Children’s Choice Book Awards Voting Opens March 14
The Children’s Book Council has announced that voting for the 2012 Children’s Choice Book Awards (CCBA), whose winning titles are selected by children and teens of all ages, will open on March 14, 2012. The winners will be announced at a gala celebration during Children’s Book Week (May 7 – 13).
A Children’s Book Week Toolkit is in the works, and booksellers can stay in the loop regarding all things Children’s Book Week and CCBA by following the Children’s Book Council on Twitter and on Facebook.
Inc. on Leveraging the Senses to Spur Holiday Sales
This month, Inc.magazine examines how retailers can, and should, leverage the five senses to encourage customers to buy. “During the holiday season, when stakes are sky-high and competition is fierce, atmospherics become especially important. And businesses that understand how to play into consumer psychology will likely reap the rewards of higher sales,” Inc. said.
Experts encourage retailers to look at the way their stores:
- Smell (it matters a lot).
- Use music (a powerful marketing tool).
- Give customers their personal space (not having it can deter sales).
- Use colors to stimulate the senses.
- Offer free food samples.
Esi Edugyan Wins Canada’s Giller Prize
Esi Edugyan has been named the 2011 winner of Canada’s Scotiabank Giller Prize for her novel Half-Blood Blues, published by Thomas Allen Publishers.
“Imagine Mozart were a black German trumpet player and Salieri a bassist, and 18th century Vienna were WWII Paris; that’s Esi Edugyan’s joyful lament, Half-Blood Blues,” said the Giller Prize jury.
The Scotiabank Giller Prize awards $50,000 to the author of the best Canadian novel or short story collection published in English and $5,000 to each of five finalists. The shortlist was chosen from 143 books submitted for consideration by 55 publishing houses from every region of Canada.
BISG Study Finds Deepening Commitment to Digital Formats
The Book Industry Study Group has revealed some key data from the final report in Volume Two of its “Consumer Attitudes Toward E-Book Reading“ survey, which is on sale now.
Among the survey’s findings:
- Nearly 50 percent of print book consumers who have acquired an e-book in the past 18 months would wait up to three months for the e-version of a book from a favorite author, rather than immediately read it in print.
- More than 46 percent of those who acquire e-books at least weekly report having increased their dollars spent for books in all formats, compared with 30.4 percent of all survey respondents.

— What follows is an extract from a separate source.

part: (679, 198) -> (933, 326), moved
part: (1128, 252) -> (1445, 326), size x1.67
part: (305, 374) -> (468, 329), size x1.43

- Seventy-five percent of respondents are satisfied with their e-reading device; less than 5 percent said they felt their e-reading device was not a good value.

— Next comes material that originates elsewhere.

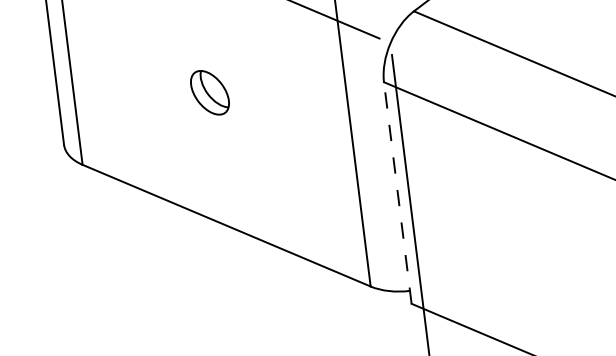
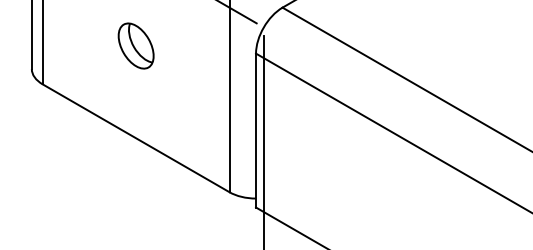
part: (209, 92) -> (135, 45), size x1.43
line: (398, 192) -> (256, 130), dashed -> solid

- Amazon.com remains the preferred source for e-book acquisition for 70 percent of respondents; Barnes & Noble is second, at 26 percent; and Apple is third. Libraries are on the upswing, however.

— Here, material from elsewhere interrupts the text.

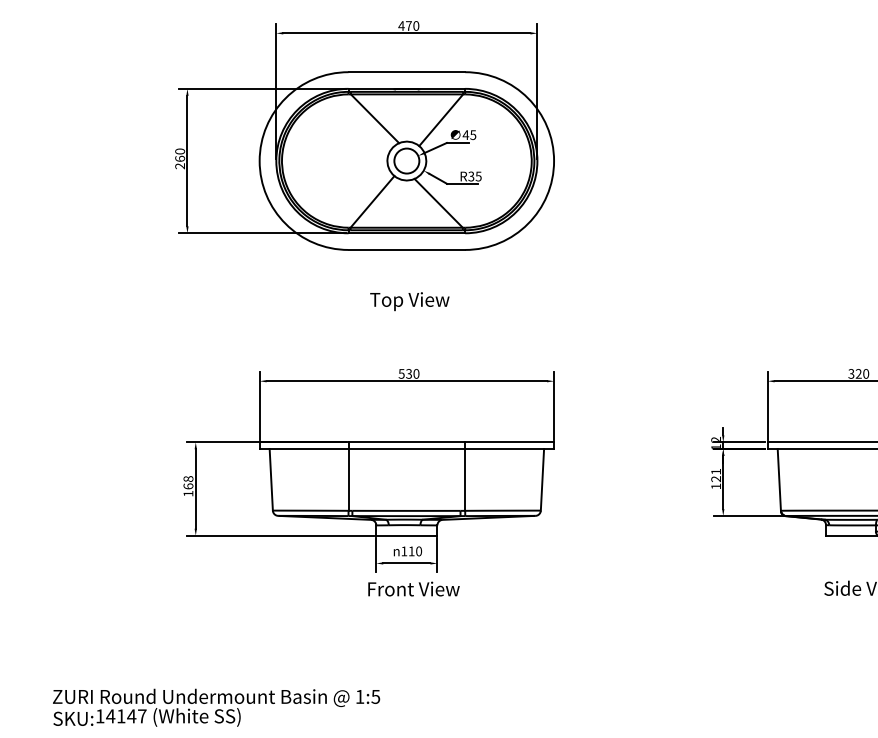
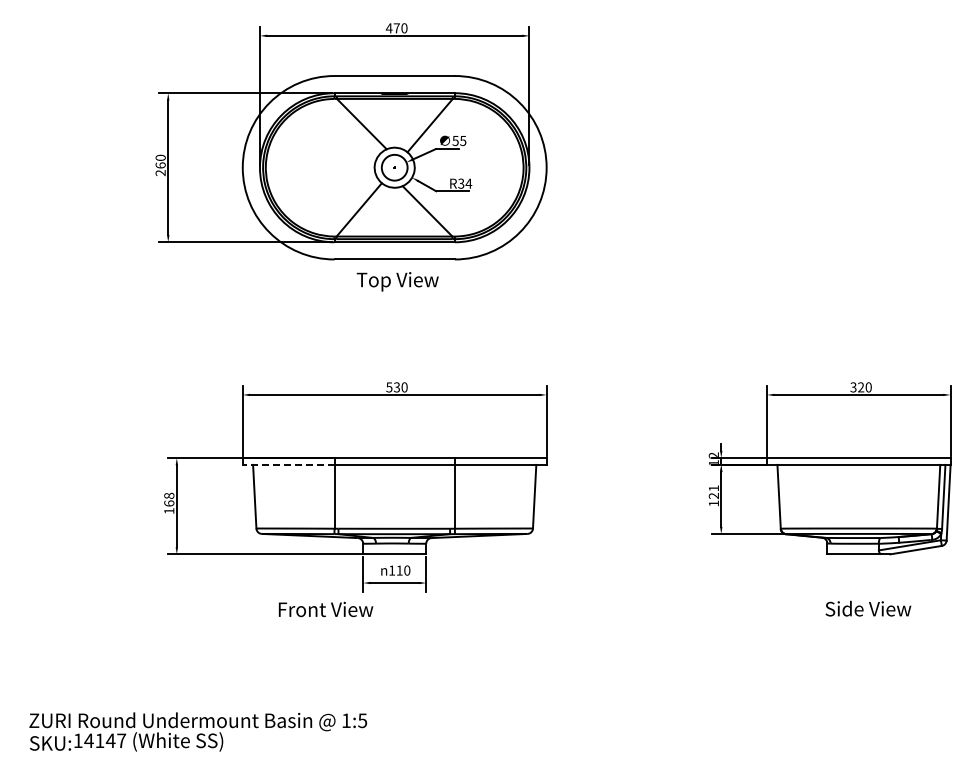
text: (465, 135) -> (455, 141), 45 -> 55
text: (478, 176) -> (468, 183), R35 -> R34
text: (409, 301) -> (397, 281), moved
line: (303, 448) -> (288, 464), solid -> dashed
text: (414, 589) -> (326, 609), moved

- Many barriers to e-book reading, including concerns about e-book availability, are falling, although the price of e-book readers remains a concern.
Findings from all survey fieldings in Volume Two are available for sale from BISG both as PDF Summary Reports and as a complete data compendium, accessible online.
Google eBooks Launches in Australia
Google eBooks™ launched in Australia this week with partnerships with Booktopia and Dymocks, Australia’s two largest booksellers,” as reported by the Herald Sun. QBD, one of the country’s top three chains, and Co-Op, university booksellers, are also slated to begin selling Google eBooks.
In other e-book news, the Sydney Morning Herald reported that many of the country’s indie booksellers will be offering e-books for sale through in-store kiosks. “Pages & Pages in Mosman will be the first independent to install a kiosk using the ReadCloud platform and within two weeks Abbeys, Newtown’s Better Read than Dead, Berkelouw, and Shearers will follow,” the paper said, noting that ReadCloud has distribution rights to 15,000 titles from HarperCollins, John Wylie & Sons, Murdoch Books, Text Publishing, and Scribe Publications and is in discussion with Random House.
B&N Unveils Nook Tablet
On November 7, Barnes & Noble launched a Nook Tablet priced at $249, about $50 more than Amazon’s Kindle Fire but half the price of Apple’s cheapest iPad, according to the Wall Street Journal, which said that the Nook Tablet comes with “16 gigabytes of built-in memory, twice that of the Kindle Fire, plus the ability to store more on a removable memory card.” The tablet is pre-loaded with apps from Netflix and Hulu Plus to stream movies and TV shows and Pandora’s Internet-radio app for music.
B&N said that it was also cutting the price of the Nook Simple Touch to $99 from $139 and the Nook Color e-reader to $199 from $249.